Problem statement » Nothing but the lines from the one containing "5.54 | 9.89 |" through the end of the entries below should be set down, each exactly as written.
————
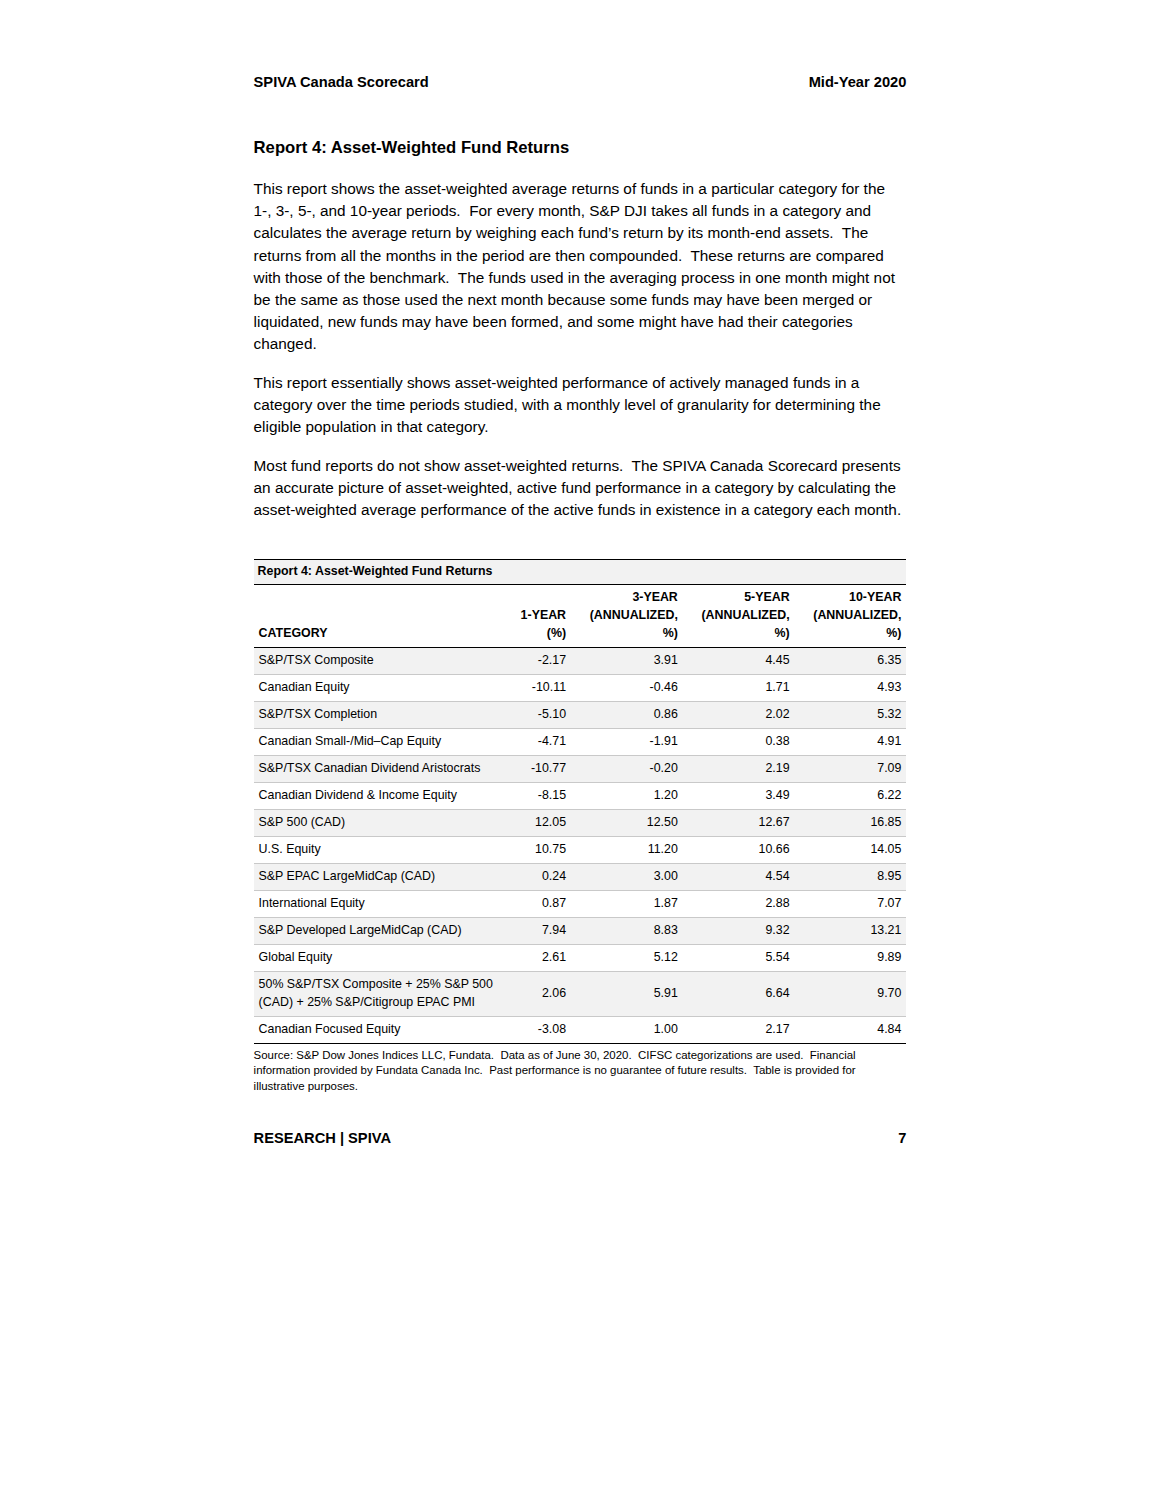SPIVA Canada Scorecard Mid-Year 2020
Report 4: Asset-Weighted Fund Returns
This report shows the asset-weighted average returns of funds in a particular category for the 1-, 3-, 5-, and 10-year periods. For every month, S&P DJI takes all funds in a category and calculates the average return by weighing each fund’s return by its month-end assets. The returns from all the months in the period are then compounded. These returns are compared with those of the benchmark. The funds used in the averaging process in one month might not be the same as those used the next month because some funds may have been merged or liquidated, new funds may have been formed, and some might have had their categories changed.
This report essentially shows asset-weighted performance of actively managed funds in a category over the time periods studied, with a monthly level of granularity for determining the eligible population in that category.
Most fund reports do not show asset-weighted returns. The SPIVA Canada Scorecard presents an accurate picture of asset-weighted, active fund performance in a category by calculating the asset-weighted average performance of the active funds in existence in a category each month.
Report 4: Asset-Weighted Fund Returns
| CATEGORY | 1-YEAR (%) | 3-YEAR (ANNUALIZED, %) | 5-YEAR (ANNUALIZED, %) | 10-YEAR (ANNUALIZED, %) |
| --- | --- | --- | --- | --- |
| S&P/TSX Composite | -2.17 | 3.91 | 4.45 | 6.35 |
| Canadian Equity | -10.11 | -0.46 | 1.71 | 4.93 |
| S&P/TSX Completion | -5.10 | 0.86 | 2.02 | 5.32 |
| Canadian Small-/Mid–Cap Equity | -4.71 | -1.91 | 0.38 | 4.91 |
| S&P/TSX Canadian Dividend Aristocrats | -10.77 | -0.20 | 2.19 | 7.09 |
| Canadian Dividend & Income Equity | -8.15 | 1.20 | 3.49 | 6.22 |
| S&P 500 (CAD) | 12.05 | 12.50 | 12.67 | 16.85 |
| U.S. Equity | 10.75 | 11.20 | 10.66 | 14.05 |
| S&P EPAC LargeMidCap (CAD) | 0.24 | 3.00 | 4.54 | 8.95 |
| International Equity | 0.87 | 1.87 | 2.88 | 7.07 |
| S&P Developed LargeMidCap (CAD) | 7.94 | 8.83 | 9.32 | 13.21 |
| Global Equity | 2.61 | 5.12 | 5.54 | 9.89 |
| 50% S&P/TSX Composite + 25% S&P 500 (CAD) + 25% S&P/Citigroup EPAC PMI | 2.06 | 5.91 | 6.64 | 9.70 |
| Canadian Focused Equity | -3.08 | 1.00 | 2.17 | 4.84 |
Source: S&P Dow Jones Indices LLC, Fundata. Data as of June 30, 2020. CIFSC categorizations are used. Financial information provided by Fundata Canada Inc. Past performance is no guarantee of future results. Table is provided for illustrative purposes.
RESEARCH | SPIVA 7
————
Result »
| Global Equity | 2.61 | 5.12 | 5.54 | 9.89 |
| 50% S&P/TSX Composite + 25% S&P 500 (CAD) + 25% S&P/Citigroup EPAC PMI | 2.06 | 5.91 | 6.64 | 9.70 |
| Canadian Focused Equity | -3.08 | 1.00 | 2.17 | 4.84 |
Source: S&P Dow Jones Indices LLC, Fundata. Data as of June 30, 2020. CIFSC categorizations are used. Financial information provided by Fundata Canada Inc. Past performance is no guarantee of future results. Table is provided for illustrative purposes.
RESEARCH | SPIVA 7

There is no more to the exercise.